## Objective a
Copy out the calendar rows word for word, starting at the line that contains "its start time?" and ending at the last row, with both of those lines included. Omit the pictures.

* begin Document segment *

Flipping through the guidebook over a hot chocolate at the Dutch Bakery on Charleston, Lynn suddenly exclaimed"Let's do Eagle Dance!" I mulled it over for a few milliseconds and agreed. Over the years we had heard enthusiastic endorsements of this route from climbers whose judgment we trust, and had been impressed looking up it as we passed by a few years earlier on the way to the more moderate 'Rainbow Buttress' route. I had always considered it a bit out of our league in difficulty, but Lynn pointed out that the overall rating was only 5.10-, and we had been quite comfortable at or slightly above that level during the past week, at least on sport routes. Add to that the knowledge that it had been recently re-bolted by the American Safe Climbing Association, the fact that it had a butt-busting approach sure to keep the crowds down, and we had a winner.

We planned to arrive at the gate when they opened at 6:00am, but driving difficulties in Vegas wasted considerable time, so we were about 30 minutes late. In addition, we weren't fully ready to go, so we had some packing to do at the Oak Creek trailhead. I realized we might be in trouble, and told Lynn "We'll be real lucky to get up this thing, let's just mellow out and treat this as a reconnaissance." We knew we could rappel at any time, so we agreed to climb until it was time to come down. We set off up the canyon in no particular hurry, the memory of the approach still fairly fresh in our minds from 1999.

* end Document segment *

## Objective b
Continue the Eagle Dance climbing account from the point where it stops.

* begin Supplied data *

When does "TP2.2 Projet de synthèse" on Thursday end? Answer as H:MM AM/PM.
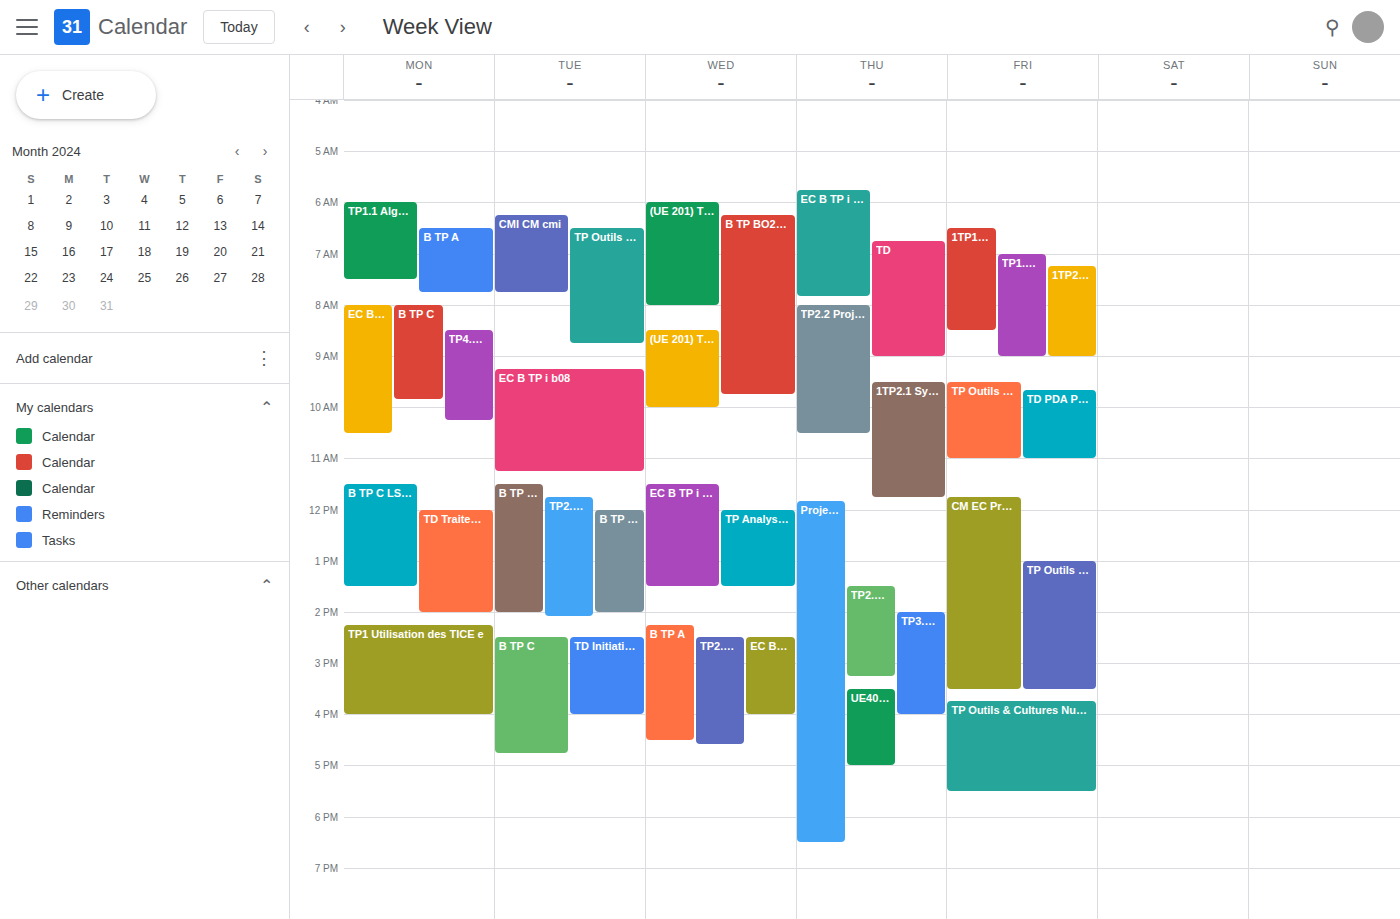
10:30 AM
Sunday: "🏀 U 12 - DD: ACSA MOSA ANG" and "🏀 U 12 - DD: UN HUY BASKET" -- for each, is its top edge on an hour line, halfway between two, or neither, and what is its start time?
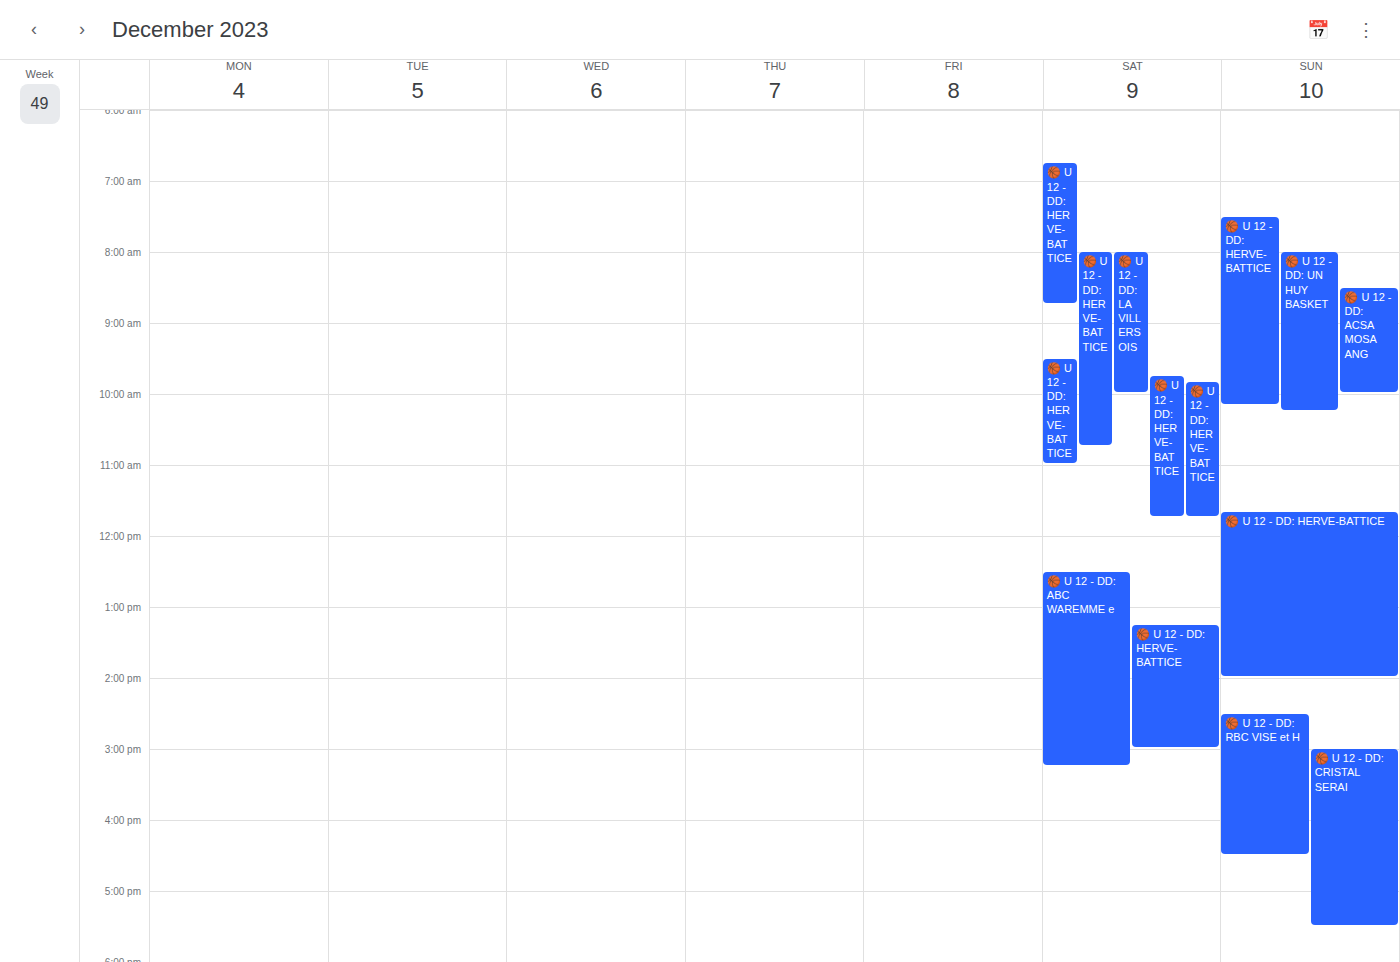
"🏀 U 12 - DD: ACSA MOSA ANG": 8:30 AM, halfway between the 8 AM and 9 AM lines. "🏀 U 12 - DD: UN HUY BASKET": 8:00 AM, exactly on the 8 AM line.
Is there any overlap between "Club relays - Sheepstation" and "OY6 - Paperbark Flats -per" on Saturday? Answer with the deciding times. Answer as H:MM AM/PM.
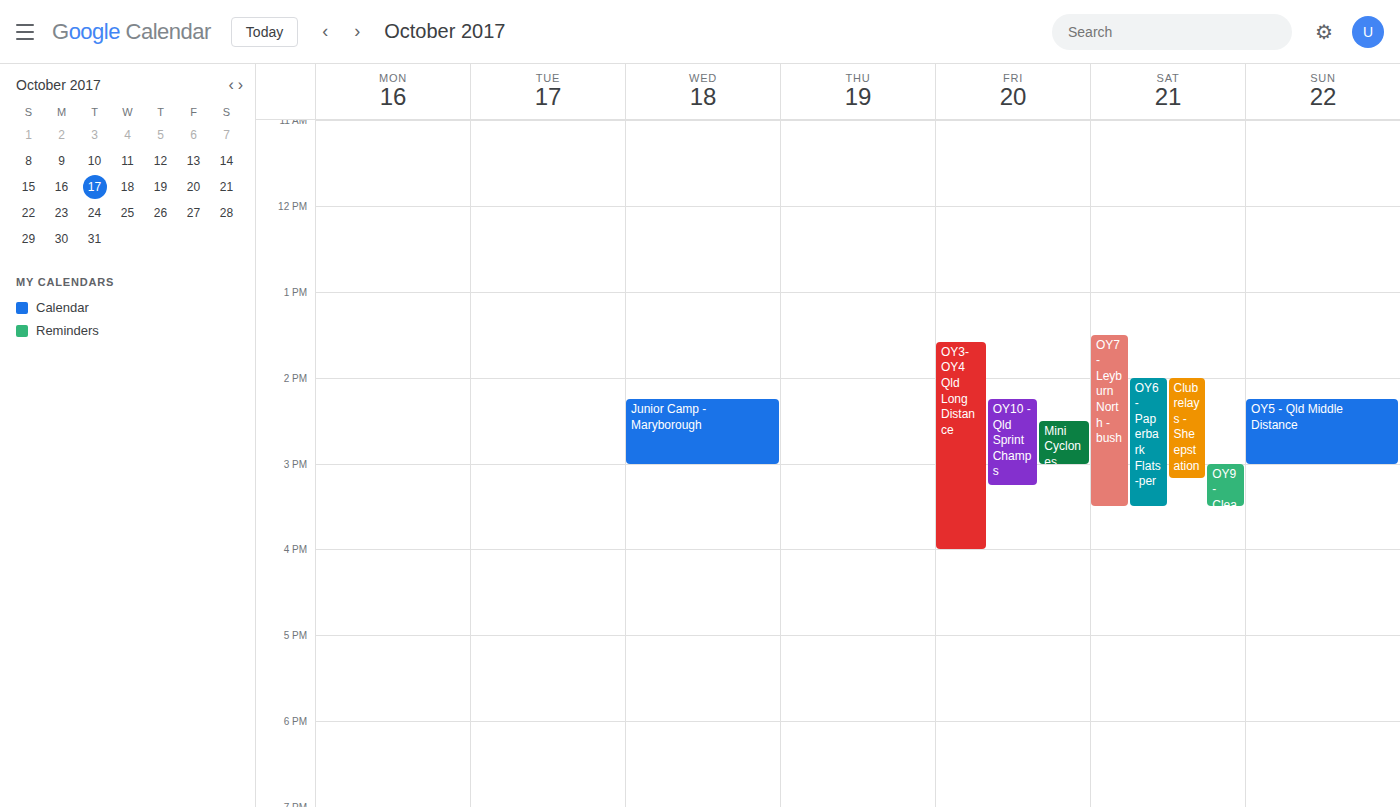
"Club relays - Sheepstation" runs 2:00 PM to 3:10 PM, inside "OY6 - Paperbark Flats -per" -- they overlap.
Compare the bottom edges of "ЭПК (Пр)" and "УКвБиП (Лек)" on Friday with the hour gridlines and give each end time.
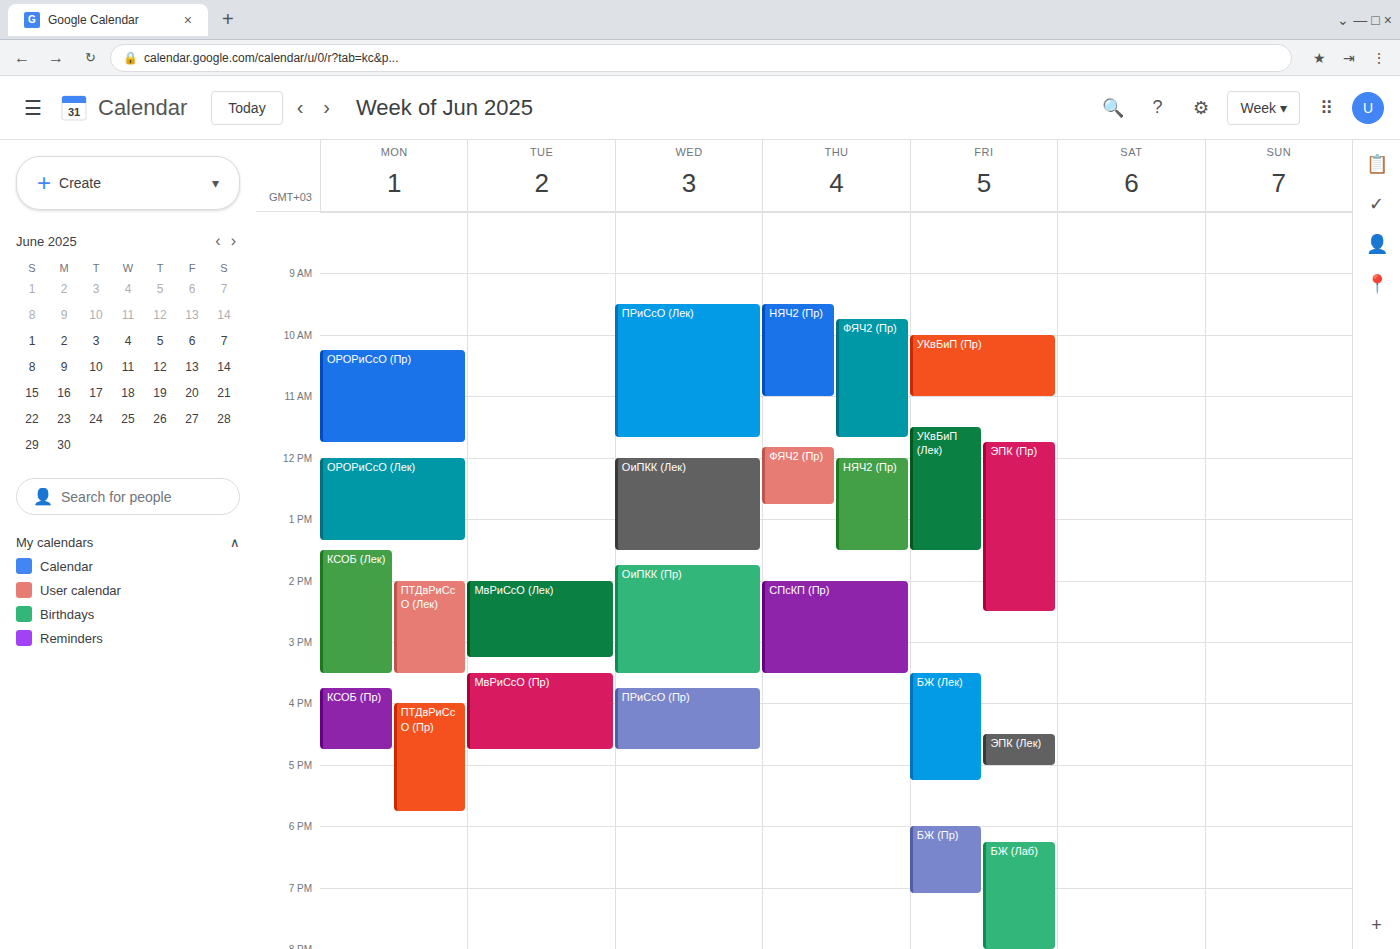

* end Supplied data *

## Right answer a
Sunday: "🏀 U 12 - DD: ACSA MOSA ANG" and "🏀 U 12 - DD: UN HUY BASKET" -- for each, is its top edge on an hour line, halfway between two, or neither, and what is its start time?
"🏀 U 12 - DD: ACSA MOSA ANG": 8:30 AM, halfway between the 8 AM and 9 AM lines. "🏀 U 12 - DD: UN HUY BASKET": 8:00 AM, exactly on the 8 AM line.
Is there any overlap between "Club relays - Sheepstation" and "OY6 - Paperbark Flats -per" on Saturday? Answer with the deciding times. Answer as H:MM AM/PM.
"Club relays - Sheepstation" runs 2:00 PM to 3:10 PM, inside "OY6 - Paperbark Flats -per" -- they overlap.
Compare the bottom edges of "ЭПК (Пр)" and "УКвБиП (Лек)" on Friday with the hour gridlines and give each end time.

## Right answer b
The approach has three distinct stages. First, there is a well-beaten trail through low desert scrub that takes you to the mouth of the canyon. By careful route finding you can stay on an ad hoc trail for another quarter-mile or so, then all vestiges of trail disappear as you are forced into the bed of the arroyo. If you've been up Black Velvet Canyon, you've had the basic experience of the second stretch - major boulders clogging a steep arroyo that you either scramble over or around. At a prominent junction, you must turn right to continue this process up the North Fork of Oak Creek until you are finally forced into serious bush-whacking. The final section is up huge bare rock slabs that descend from the vertical wall and are just steep enough to keep your attention without requiring a rope. All this takes 2½ - 3 hours with a normal pack, food and water.

The route starts at the first logical line up a good crack about 50' to the right of a huge pillar leaning against the wall, and is obvious. We arrived well into the morning, and had already adjusted our expectations downward such that we'd have been happy to get in three good pitches. We ate and drank while leisurely getting ready for the first pitch. It is rated 5.8 and 200' in length. As I climbed I was conservative with protection to ensure I'd still have the right pieces with me for a 5.8 crux section. I never discovered any true 5.8, and still had most of my very light rack with me at the end. Lynn confirmed that the pitch was quite overrated in difficulty. However, it was not overrated in length, which I discovered when I heard the "20 FEET!" signal with a no anchor in sight. We learned that our rope, which I had thought was 60m, was in fact much shorter, and Lynn simul-climbed quite a ways to allow me to reach the anchor.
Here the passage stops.